A partir deste mês, o governo brasileiro irá disponibilizar no Sistema Único de Saúde (SUS) a terapia PrEP, que, por meio de um comprimido por dia, previne a infecção pelo HIV. O remédio, que tem efeitos colaterais, será reservado para casos específicos dentro de grupos de vulnerabilidade, como profissionais do sexo, pessoas transexuais, casais sorodiferentes – quando apenas um deles possui o vírus – e homens que fazem sexo com homens.
PrEP é a sigla para profilaxia pré-exposição, que impede a multiplicação do vírus nas células de defesa do organismo caso haja a contaminação. A medida é mais uma tentativa de frear a alta de infecções, que voltaram a crescer no país entre diferentes grupos, de jovens a idosos.

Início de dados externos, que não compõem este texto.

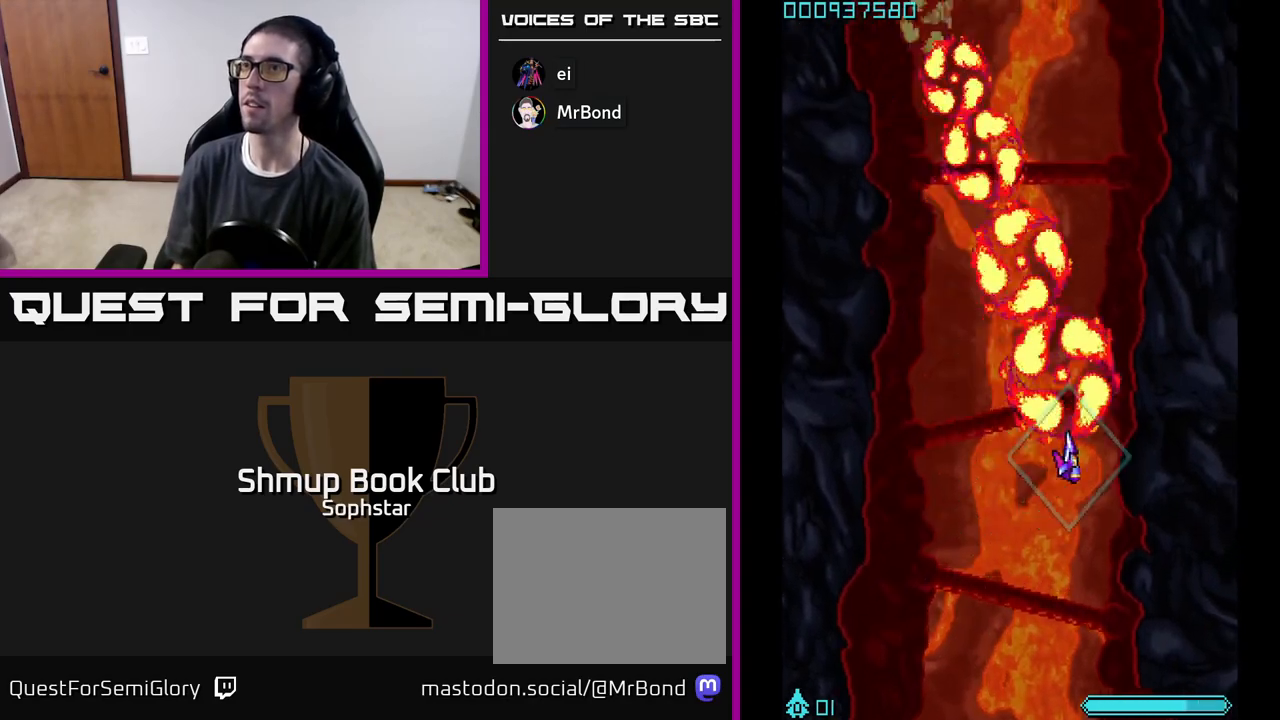
{"buttons": ["DPAD_DOWN", "DPAD_LEFT"], "left_stick": "center", "events": [[17, "A", "up"], [50, "DPAD_RIGHT", "up"], [100, "A", "down"], [100, "DPAD_LEFT", "down"], [183, "A", "up"], [200, "DPAD_DOWN", "down"], [233, "A", "down"], [317, "A", "up"], [383, "A", "down"], [450, "A", "up"]]}
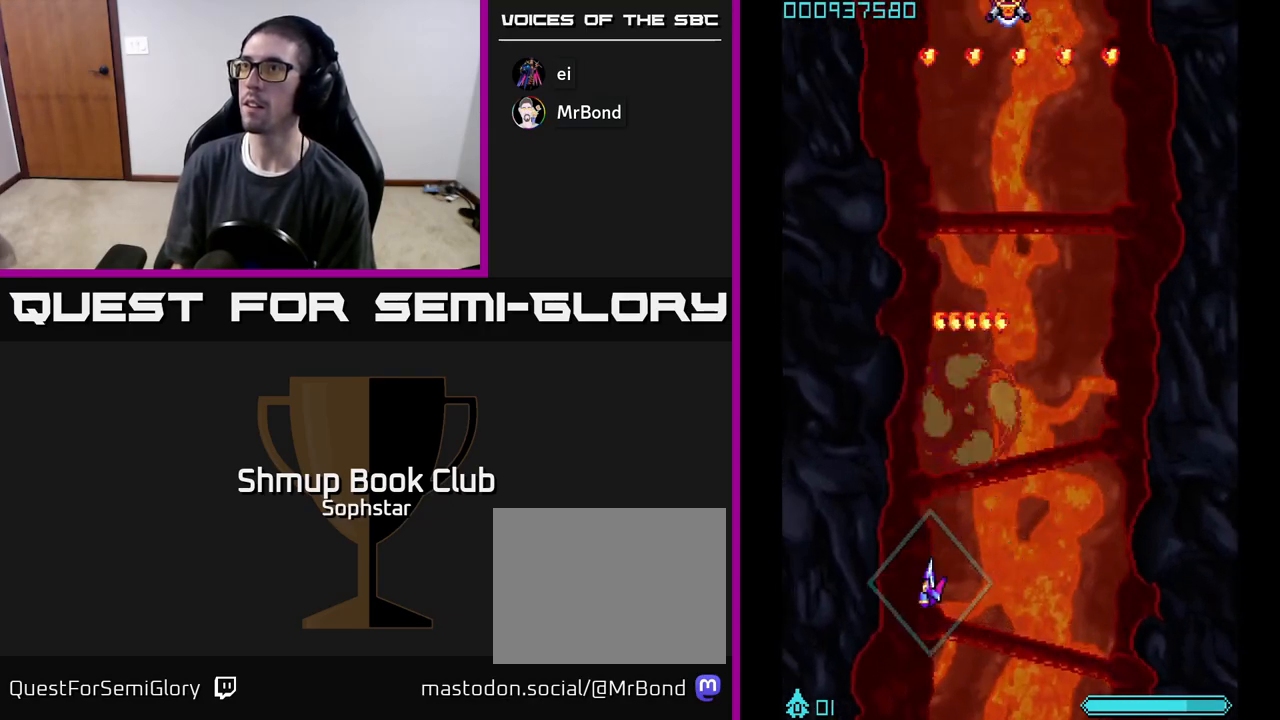
{"buttons": ["A", "DPAD_UP", "DPAD_RIGHT"], "left_stick": "center"}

O medicamento não tem qualquer efeito sobre outras infecções sexualmente transmissíveis, como sífilis, gonorréia, HPV, hepatite B, além de também não prevenir a gravidez. Por isso, não substitui a camisinha. "O preservativo continua sendo a principal estratégia de prevenção", afirma Maria Clara Gianna, coordenadora-adjunta do Programa Estadual de DST/Aids da Secretaria Estadual de Saúde de São Paulo.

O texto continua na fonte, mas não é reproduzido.